Apartment. New York.

     In the past five years, my mother has had both knees replaced and thwarted two different cancers. When she comes to visit me, she does not get a room. She brings a sleeping bag. This is something I will always brag about.

     My mother likes to take me grocery shopping. In previous visits, she has insisted on filling my cupboards. She knows the grocery store is a mile-walk away for me and insists on packing as many heavy items into her car as possible. When we get to the health food store, I start rummaging through the organic juices. I pick out pomegranate and carrot ginger. She picks out orange.

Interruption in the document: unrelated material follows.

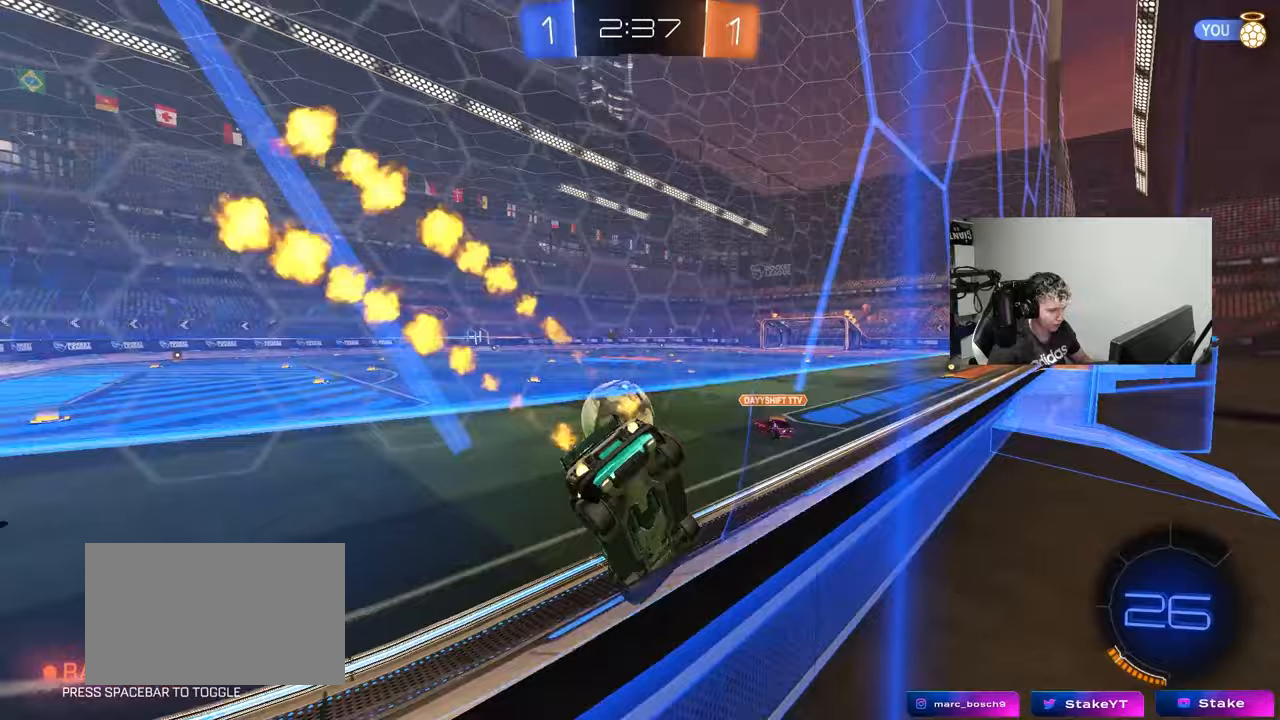
{"keys": ["a", "s", "shift"], "mouse": ["left", "right"], "events": [[300, "w", "up"], [350, "a", "down"], [350, "mouse_right", "down"], [383, "s", "down"], [433, "shift", "down"]]}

     I read the ingredients on tea-tree essential oil skin therapy soap. She finds one that claims to be, “Ayurvedic Soap.” Its box is ma and pa. She opens it to smell.

     “What is that?” she says.

     “It must be the Mala Inchi, wild ginger.”

     “No, I mean Ayurveda.”

     “Traditional Indian medicine, ma.”

     “Let’s get these.”

     As she closes the small soapbox, she finds a thin sheet of paper. She hands it to me.

     “My Sanskrit is only so-so,” I say as she turns the sheet over.

     She reads the English translation, “‘Instructions for Usage: Apply the soap through out the body and the arms and the legs. When finished, wash all of it off. Try not to eat.’” She folds the sheet of paper and puts it into my breast pocket.

     “You’d better hold on to the directions,” she says, “for later.”

     After we park, she struggles with the hill up to my apartment. I insist on carrying the bags full of bottles. She resigns herself.

     “You’re not so big, you know.” She stops to catch her breath.

     “You go ahead.” “I can wait.”

     “No, go ahead. I like to check out that rump of yours.”

As I walk ahead to unlock the door, I military-press the juice bottles over my head and lift them over and again to prove that, indeed, I am so big.

     “You remember, boy,” she says, “you came from me.”